• [WHAT THE TASK ASKS] Return the data below exactly, minus the pictures.

• [THE DATA]
————

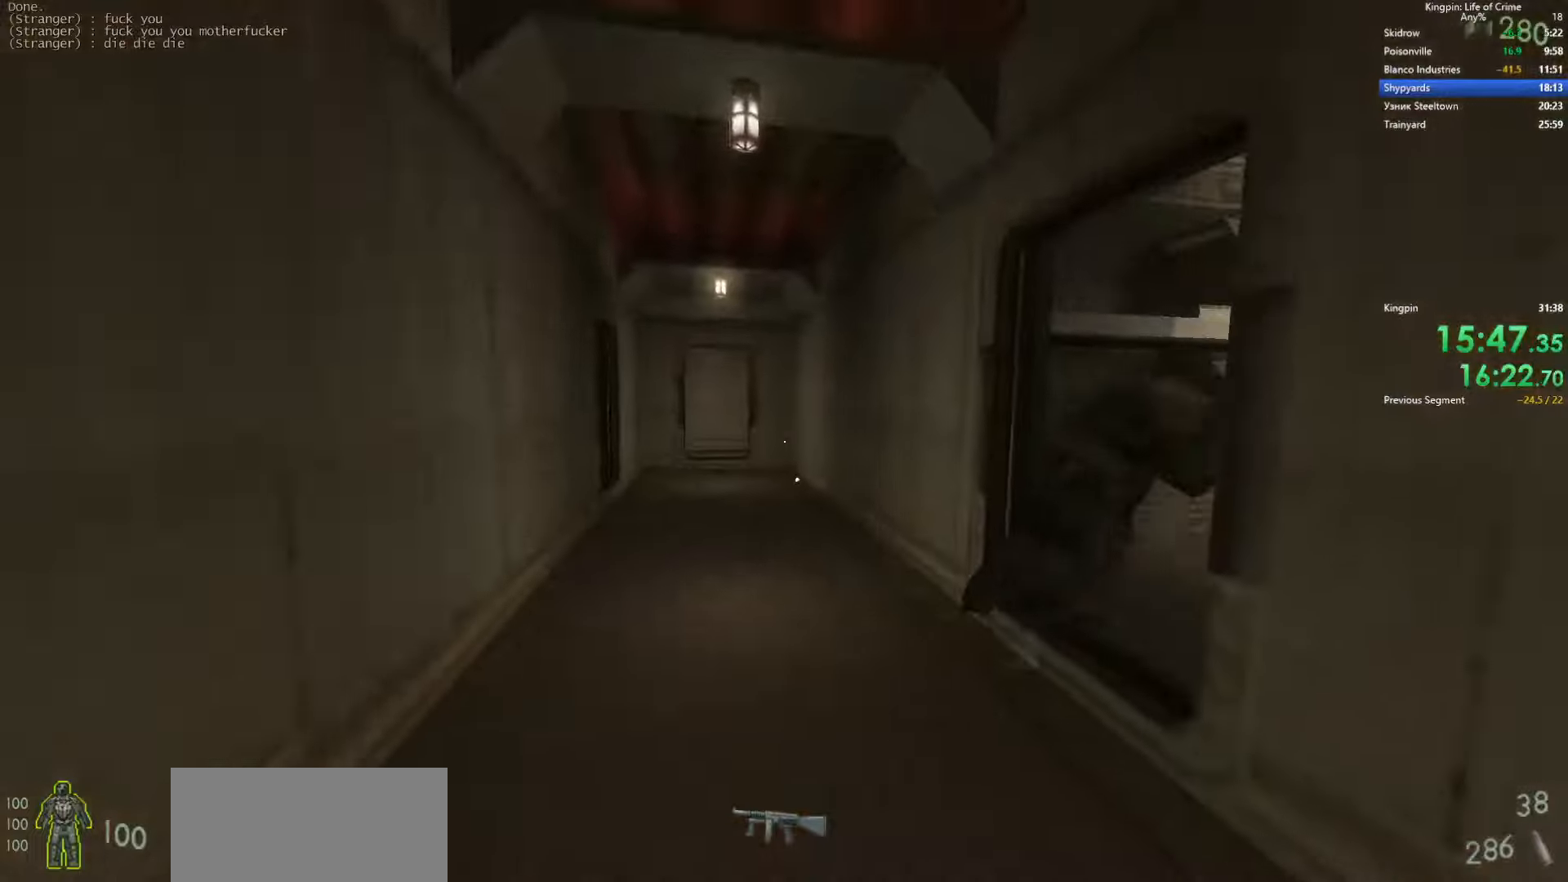
{"keys": ["d", "w"], "events": [[300, "a", "up"], [500, "d", "down"]]}
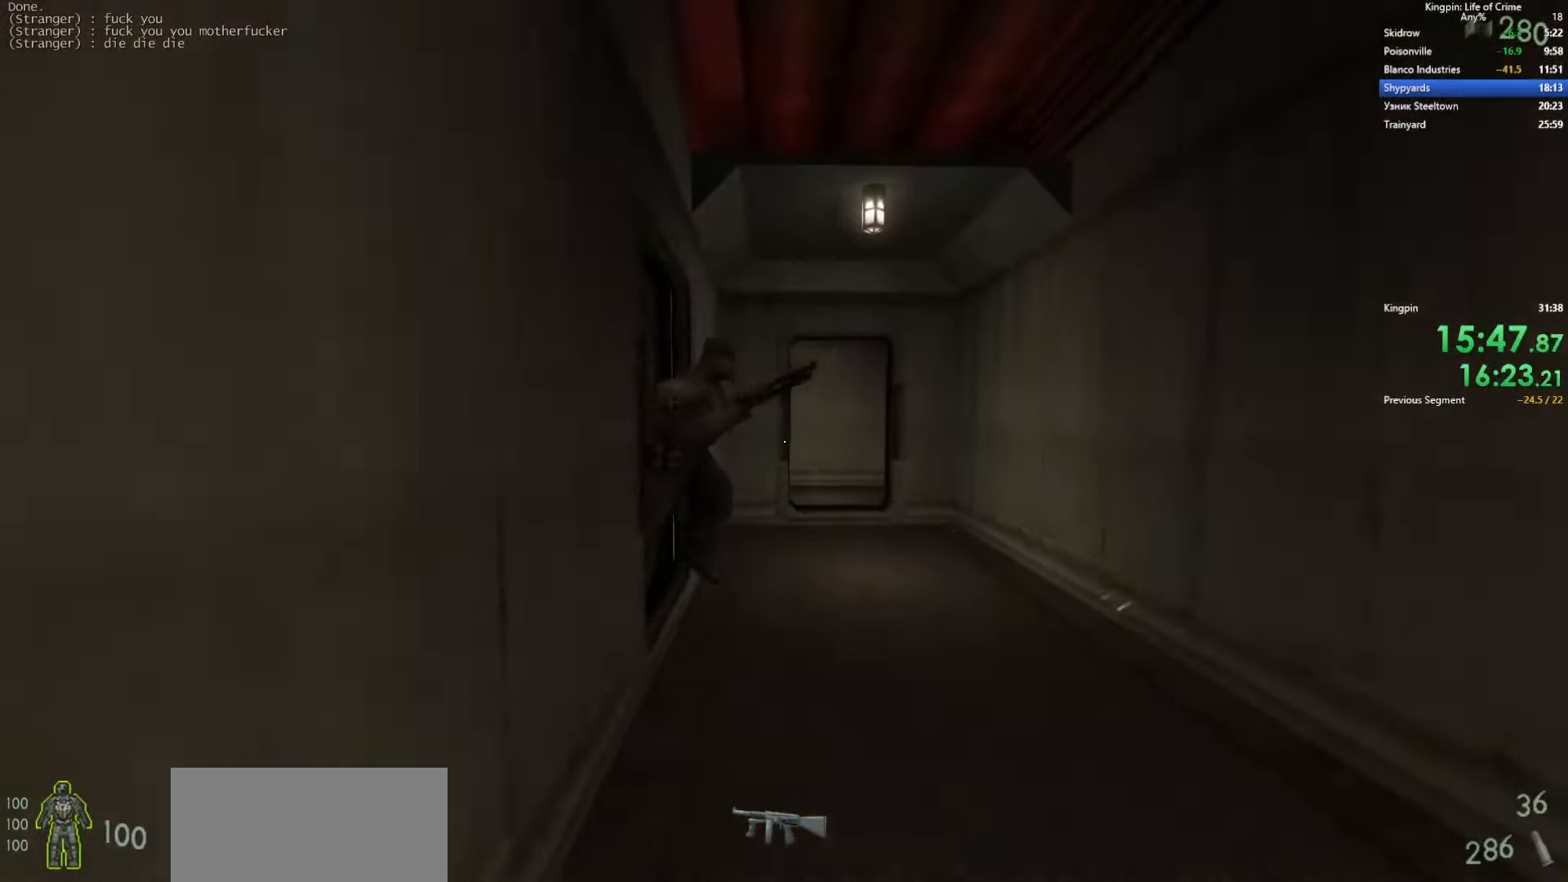
{"keys": ["a"], "events": [[50, "space", "down"], [50, "w", "up"], [166, "space", "up"], [300, "a", "down"], [300, "d", "up"]]}
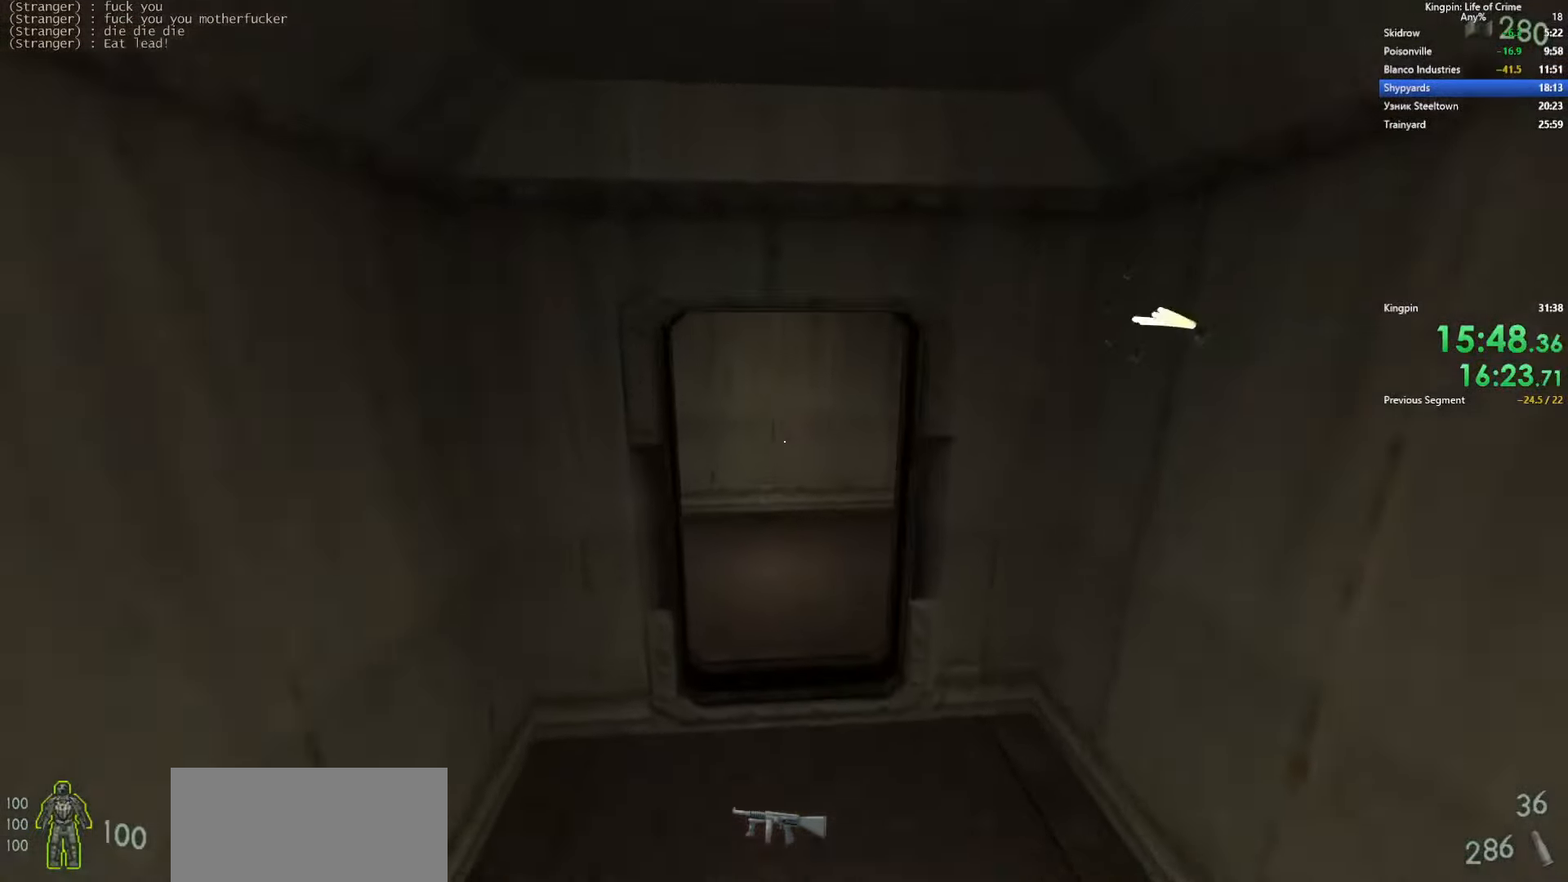
{"keys": ["a", "w"], "events": [[66, "a", "up"], [66, "w", "down"], [266, "a", "down"]]}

————

• [SOLUTION TO THIS EXERCISE]
{"keys": ["d", "w"], "events": [[300, "a", "up"], [500, "d", "down"]]}
{"keys": ["a"], "events": [[50, "space", "down"], [50, "w", "up"], [166, "space", "up"], [300, "a", "down"], [300, "d", "up"]]}
{"keys": ["a", "w"], "events": [[66, "a", "up"], [66, "w", "down"], [266, "a", "down"]]}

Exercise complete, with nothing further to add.